▶ **Cosa si chiede**
A) Copia dal testo sull'Ilva il passo che va da "La parte ambientale" fino a "al loro servizio.", incluso.
B) Secondo il testo sull'Ilva, da quali elementi è caratterizzato il quadro in cui si inserisce il futuro di ArcelorMittal? Elencali tutti.

La parte ambientale del ‘piano Mittal’ è nettamente giudicata insufficiente da parte dei soggetti che stanno pagando sulla propria pelle il disastro ambientale Ilva. Se questo accordo aumenta il contrasto tra operai e masse “inquinate” della città, perdono gli operai e i cittadini, vincono padroni e governo al loro servizio.
Noi siamo contro la chiusura dell’Ilva perchè senza gli operai in fabbrica e senza la loro lotta l’Ilva muore restando un disastro ecologico come Bagnoli e Taranto resta non risanata. Ma l’accordo non tutela nè gli operai nè la città.

E’ evidente, quindi, che le ragioni del NO sono le ragioni degli operai che non vogliono essere ricattati e vogliono ragionare con la propria testa, per cominciare a cambiare strada nella nuova fase che si apre.
Ottenere gli obiettivi che noi ponevamo e poniamo, richiedeva una lotta dura dei lavoratori, cosa che i sindacati confederali, Usb compresa, non hanno voluto fare, e certamente è mancata, nonostante i nostri appelli, la volontà degli operai di farla. Ma senza lotta non si possono ottenere risultati veramente necessari nè ora nè in futuro.

Circa il futuro di ArcelorMittal, esso è indubbiamente legato alla ripresa del mercato mondiale dell’acciaio e al ruolo in esso della Mittal in un quadro caratterizzato da una crisi mondiale della siderurgia e dalla guerra commerciale, acutizzata dal protezionismo Usa/Trump, e dalla concorrenza mondiale, India (da cui proviene Mittal) compresa.

▶ **Estratti delle righe**

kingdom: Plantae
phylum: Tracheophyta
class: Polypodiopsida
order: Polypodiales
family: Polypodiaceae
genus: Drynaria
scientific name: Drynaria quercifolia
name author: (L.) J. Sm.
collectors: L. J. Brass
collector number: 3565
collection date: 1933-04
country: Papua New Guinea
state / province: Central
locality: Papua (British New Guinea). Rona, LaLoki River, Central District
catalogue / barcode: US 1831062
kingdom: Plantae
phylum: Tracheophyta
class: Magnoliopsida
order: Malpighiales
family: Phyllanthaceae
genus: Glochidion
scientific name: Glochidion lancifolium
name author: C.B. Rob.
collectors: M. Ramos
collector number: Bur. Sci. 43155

▶ **Risposte fornite**
A)
La parte ambientale del ‘piano Mittal’ è nettamente giudicata insufficiente da parte dei soggetti che stanno pagando sulla propria pelle il disastro ambientale Ilva. Se questo accordo aumenta il contrasto tra operai e masse “inquinate” della città, perdono gli operai e i cittadini, vincono padroni e governo al loro servizio.

B)
- una crisi mondiale della siderurgia
- la guerra commerciale, acutizzata dal protezionismo Usa/Trump
- la concorrenza mondiale, India compresa